(Saved data entries)
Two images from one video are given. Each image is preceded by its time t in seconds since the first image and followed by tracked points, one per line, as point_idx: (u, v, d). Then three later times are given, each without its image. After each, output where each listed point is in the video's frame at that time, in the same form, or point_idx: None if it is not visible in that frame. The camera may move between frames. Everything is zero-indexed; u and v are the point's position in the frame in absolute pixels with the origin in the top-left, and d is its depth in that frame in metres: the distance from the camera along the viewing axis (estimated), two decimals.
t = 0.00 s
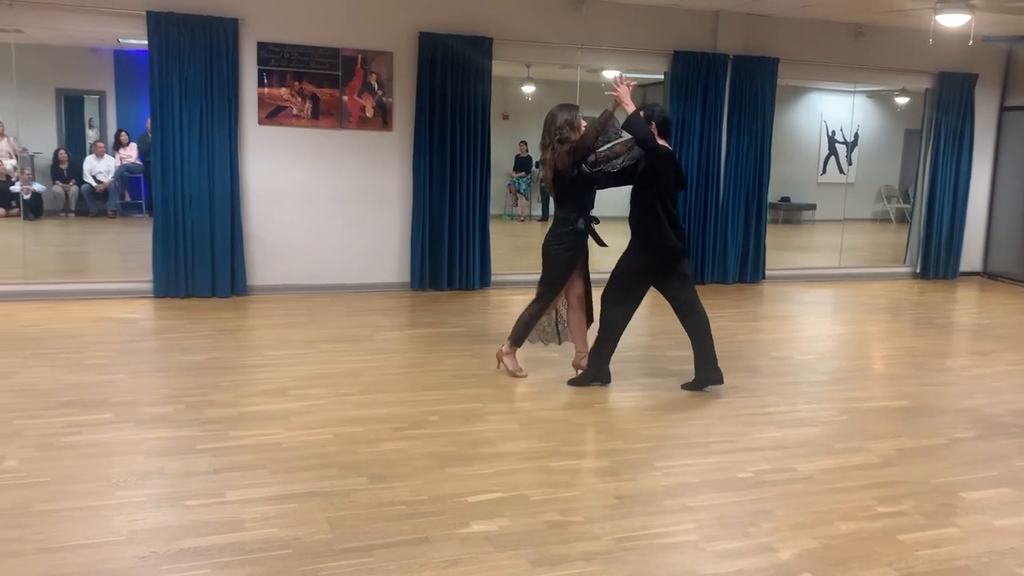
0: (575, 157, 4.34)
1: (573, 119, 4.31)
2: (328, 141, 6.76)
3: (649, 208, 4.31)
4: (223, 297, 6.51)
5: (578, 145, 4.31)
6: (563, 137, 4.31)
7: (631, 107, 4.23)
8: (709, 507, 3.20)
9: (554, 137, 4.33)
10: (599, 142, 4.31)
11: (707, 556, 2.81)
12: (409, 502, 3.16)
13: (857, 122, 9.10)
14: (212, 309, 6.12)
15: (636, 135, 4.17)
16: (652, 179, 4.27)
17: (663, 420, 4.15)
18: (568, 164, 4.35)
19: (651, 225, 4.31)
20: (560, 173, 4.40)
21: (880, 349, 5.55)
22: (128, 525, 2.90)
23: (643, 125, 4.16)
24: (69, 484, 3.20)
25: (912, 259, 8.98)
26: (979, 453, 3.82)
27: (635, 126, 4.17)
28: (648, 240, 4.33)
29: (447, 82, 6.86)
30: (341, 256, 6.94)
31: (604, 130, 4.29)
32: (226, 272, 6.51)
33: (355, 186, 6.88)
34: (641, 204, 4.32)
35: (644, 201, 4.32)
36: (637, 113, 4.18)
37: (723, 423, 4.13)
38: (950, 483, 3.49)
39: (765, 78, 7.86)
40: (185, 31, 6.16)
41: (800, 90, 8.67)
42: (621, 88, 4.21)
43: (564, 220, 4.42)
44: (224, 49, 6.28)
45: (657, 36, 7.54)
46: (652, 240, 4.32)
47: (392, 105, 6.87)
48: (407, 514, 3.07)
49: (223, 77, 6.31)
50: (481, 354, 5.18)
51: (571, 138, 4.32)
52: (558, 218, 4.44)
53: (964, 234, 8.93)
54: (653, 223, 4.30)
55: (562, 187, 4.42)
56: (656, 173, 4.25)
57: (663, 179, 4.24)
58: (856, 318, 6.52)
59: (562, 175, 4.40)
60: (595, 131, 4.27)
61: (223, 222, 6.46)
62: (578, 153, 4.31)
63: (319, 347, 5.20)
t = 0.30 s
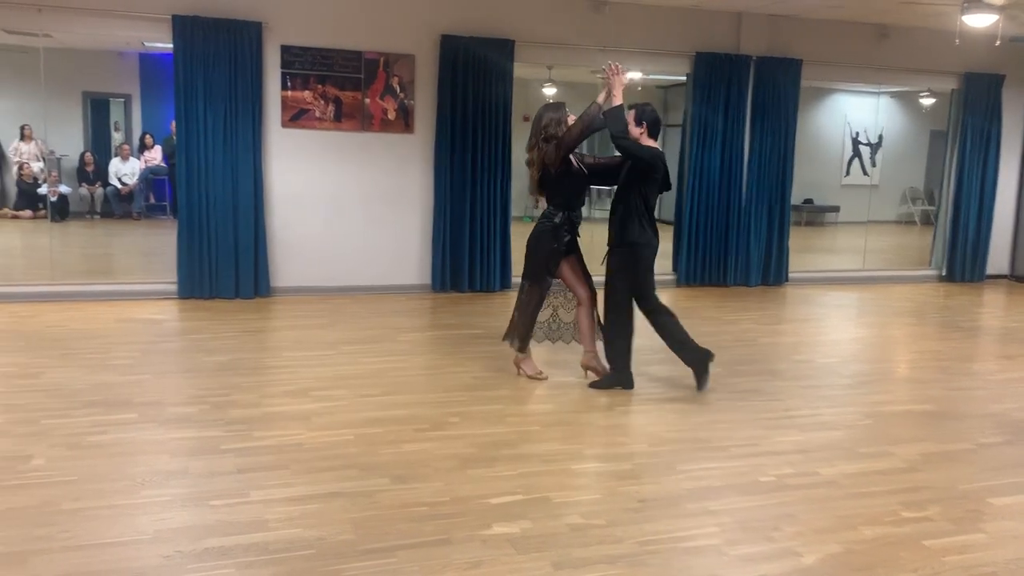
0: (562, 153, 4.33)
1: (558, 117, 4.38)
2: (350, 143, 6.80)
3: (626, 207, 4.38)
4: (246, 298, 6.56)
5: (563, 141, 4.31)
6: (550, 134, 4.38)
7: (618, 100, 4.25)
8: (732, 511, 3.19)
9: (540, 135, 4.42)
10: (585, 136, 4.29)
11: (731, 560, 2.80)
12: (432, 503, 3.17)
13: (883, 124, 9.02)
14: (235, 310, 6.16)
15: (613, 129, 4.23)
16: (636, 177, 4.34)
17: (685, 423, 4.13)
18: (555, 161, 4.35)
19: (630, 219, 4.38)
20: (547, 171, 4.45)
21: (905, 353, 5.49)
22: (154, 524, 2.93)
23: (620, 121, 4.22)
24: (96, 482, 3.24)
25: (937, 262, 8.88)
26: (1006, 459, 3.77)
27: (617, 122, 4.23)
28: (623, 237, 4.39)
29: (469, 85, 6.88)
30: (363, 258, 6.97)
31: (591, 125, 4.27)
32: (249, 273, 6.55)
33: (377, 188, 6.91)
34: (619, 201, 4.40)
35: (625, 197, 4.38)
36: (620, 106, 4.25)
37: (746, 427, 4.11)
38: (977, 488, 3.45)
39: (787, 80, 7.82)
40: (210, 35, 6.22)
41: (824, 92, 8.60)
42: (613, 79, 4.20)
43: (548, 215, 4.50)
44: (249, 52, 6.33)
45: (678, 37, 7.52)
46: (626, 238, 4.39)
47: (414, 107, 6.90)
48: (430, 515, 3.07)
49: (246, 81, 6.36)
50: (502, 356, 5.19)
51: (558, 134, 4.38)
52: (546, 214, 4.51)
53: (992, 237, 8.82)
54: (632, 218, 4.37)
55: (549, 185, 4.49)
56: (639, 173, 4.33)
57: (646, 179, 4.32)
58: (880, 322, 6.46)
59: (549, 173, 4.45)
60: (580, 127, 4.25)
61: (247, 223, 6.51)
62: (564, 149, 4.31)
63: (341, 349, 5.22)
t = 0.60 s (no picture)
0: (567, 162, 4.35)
1: (562, 123, 4.39)
2: (370, 145, 6.82)
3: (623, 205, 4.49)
4: (267, 298, 6.60)
5: (569, 151, 4.32)
6: (553, 140, 4.37)
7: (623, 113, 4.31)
8: (752, 515, 3.17)
9: (543, 141, 4.39)
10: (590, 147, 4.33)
11: (750, 564, 2.78)
12: (451, 505, 3.18)
13: (905, 124, 8.98)
14: (256, 311, 6.20)
15: (620, 140, 4.33)
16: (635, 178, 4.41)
17: (704, 426, 4.11)
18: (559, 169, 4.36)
19: (629, 217, 4.45)
20: (548, 177, 4.43)
21: (928, 356, 5.44)
22: (176, 523, 2.95)
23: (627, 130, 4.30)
24: (118, 481, 3.27)
25: (960, 264, 8.78)
26: None
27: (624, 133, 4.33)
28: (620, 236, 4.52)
29: (488, 86, 6.88)
30: (383, 259, 7.00)
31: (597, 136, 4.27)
32: (270, 273, 6.60)
33: (397, 189, 6.94)
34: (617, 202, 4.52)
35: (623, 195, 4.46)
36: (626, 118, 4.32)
37: (766, 430, 4.08)
38: (1002, 493, 3.40)
39: (809, 81, 7.77)
40: (231, 37, 6.26)
41: (845, 92, 8.56)
42: (617, 91, 4.26)
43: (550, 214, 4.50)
44: (270, 54, 6.37)
45: (698, 38, 7.49)
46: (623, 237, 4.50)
47: (433, 109, 6.92)
48: (448, 516, 3.08)
49: (267, 83, 6.40)
50: (520, 357, 5.19)
51: (561, 141, 4.38)
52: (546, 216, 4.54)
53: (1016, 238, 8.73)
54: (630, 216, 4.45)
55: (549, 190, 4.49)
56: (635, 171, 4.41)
57: (644, 179, 4.40)
58: (902, 324, 6.40)
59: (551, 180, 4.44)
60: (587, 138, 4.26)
61: (268, 224, 6.56)
62: (570, 158, 4.33)
63: (361, 349, 5.25)
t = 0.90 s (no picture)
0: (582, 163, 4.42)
1: (571, 118, 4.47)
2: (382, 146, 6.84)
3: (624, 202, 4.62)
4: (280, 299, 6.63)
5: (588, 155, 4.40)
6: (562, 135, 4.46)
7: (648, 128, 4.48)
8: (765, 517, 3.15)
9: (554, 135, 4.44)
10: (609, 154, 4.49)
11: (764, 566, 2.77)
12: (463, 505, 3.18)
13: (919, 125, 9.06)
14: (268, 312, 6.22)
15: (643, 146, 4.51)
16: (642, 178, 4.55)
17: (718, 428, 4.09)
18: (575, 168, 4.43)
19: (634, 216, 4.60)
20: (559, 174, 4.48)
21: (943, 358, 5.40)
22: (189, 523, 2.96)
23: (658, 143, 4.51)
24: (132, 481, 3.29)
25: (975, 265, 8.71)
26: None
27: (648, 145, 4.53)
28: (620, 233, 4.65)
29: (500, 87, 6.89)
30: (395, 260, 7.01)
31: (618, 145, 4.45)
32: (283, 275, 6.62)
33: (409, 190, 6.95)
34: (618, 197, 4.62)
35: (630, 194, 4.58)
36: (653, 131, 4.53)
37: (780, 432, 4.06)
38: (1019, 496, 3.37)
39: (822, 81, 7.73)
40: (244, 39, 6.29)
41: (859, 92, 8.52)
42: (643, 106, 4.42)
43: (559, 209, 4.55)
44: (282, 56, 6.39)
45: (711, 38, 7.46)
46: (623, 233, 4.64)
47: (445, 110, 6.93)
48: (461, 517, 3.08)
49: (280, 85, 6.42)
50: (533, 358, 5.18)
51: (569, 136, 4.46)
52: (551, 210, 4.53)
53: None
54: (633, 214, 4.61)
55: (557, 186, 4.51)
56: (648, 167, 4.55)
57: (651, 180, 4.56)
58: (916, 325, 6.36)
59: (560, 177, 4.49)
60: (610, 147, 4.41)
61: (281, 225, 6.58)
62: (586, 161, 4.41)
63: (373, 350, 5.26)
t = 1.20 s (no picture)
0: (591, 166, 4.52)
1: (574, 124, 4.60)
2: (388, 147, 6.84)
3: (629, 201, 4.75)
4: (286, 301, 6.64)
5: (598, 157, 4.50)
6: (567, 138, 4.57)
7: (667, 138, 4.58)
8: (772, 517, 3.15)
9: (558, 138, 4.56)
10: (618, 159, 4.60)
11: (771, 568, 2.76)
12: (469, 506, 3.18)
13: (926, 123, 9.01)
14: (275, 313, 6.24)
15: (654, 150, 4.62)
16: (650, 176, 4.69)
17: (724, 429, 4.08)
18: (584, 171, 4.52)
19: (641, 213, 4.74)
20: (566, 176, 4.57)
21: (950, 358, 5.37)
22: (195, 524, 2.97)
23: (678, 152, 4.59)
24: (140, 482, 3.30)
25: (982, 265, 8.68)
26: None
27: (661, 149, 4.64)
28: (622, 230, 4.80)
29: (506, 88, 6.89)
30: (400, 261, 7.02)
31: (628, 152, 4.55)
32: (289, 276, 6.64)
33: (415, 191, 6.95)
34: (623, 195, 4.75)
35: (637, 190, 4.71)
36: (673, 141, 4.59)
37: (786, 432, 4.05)
38: None
39: (828, 81, 7.71)
40: (250, 41, 6.31)
41: (866, 91, 8.49)
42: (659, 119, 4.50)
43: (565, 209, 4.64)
44: (288, 58, 6.40)
45: (716, 38, 7.45)
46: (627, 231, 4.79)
47: (450, 111, 6.93)
48: (467, 518, 3.08)
49: (286, 86, 6.44)
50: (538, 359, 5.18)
51: (573, 140, 4.58)
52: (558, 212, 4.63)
53: None
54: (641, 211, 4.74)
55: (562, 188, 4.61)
56: (657, 167, 4.67)
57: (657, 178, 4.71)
58: (924, 325, 6.33)
59: (567, 179, 4.58)
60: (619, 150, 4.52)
61: (286, 227, 6.59)
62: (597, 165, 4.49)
63: (378, 351, 5.27)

YOUR OBJECTIVE: In your answer, include only the lines above starting at the line that holds "13: (857, 122, 9.10)" and ending at the line that holds "44: (224, 49, 6.28)", copied exactly.

EXERCISE ANSWER:
13: (857, 122, 9.10)
14: (212, 309, 6.12)
15: (636, 135, 4.17)
16: (652, 179, 4.27)
17: (663, 420, 4.15)
18: (568, 164, 4.35)
19: (651, 225, 4.31)
20: (560, 173, 4.40)
21: (880, 349, 5.55)
22: (128, 525, 2.90)
23: (643, 125, 4.16)
24: (69, 484, 3.20)
25: (912, 259, 8.98)
26: (979, 453, 3.82)
27: (635, 126, 4.17)
28: (648, 240, 4.33)
29: (447, 82, 6.86)
30: (341, 256, 6.94)
31: (604, 130, 4.29)
32: (226, 272, 6.51)
33: (355, 186, 6.88)
34: (641, 204, 4.32)
35: (644, 201, 4.32)
36: (637, 113, 4.18)
37: (723, 423, 4.13)
38: (950, 483, 3.49)
39: (765, 78, 7.86)
40: (185, 31, 6.16)
41: (800, 90, 8.67)
42: (621, 88, 4.21)
43: (564, 220, 4.42)
44: (224, 49, 6.28)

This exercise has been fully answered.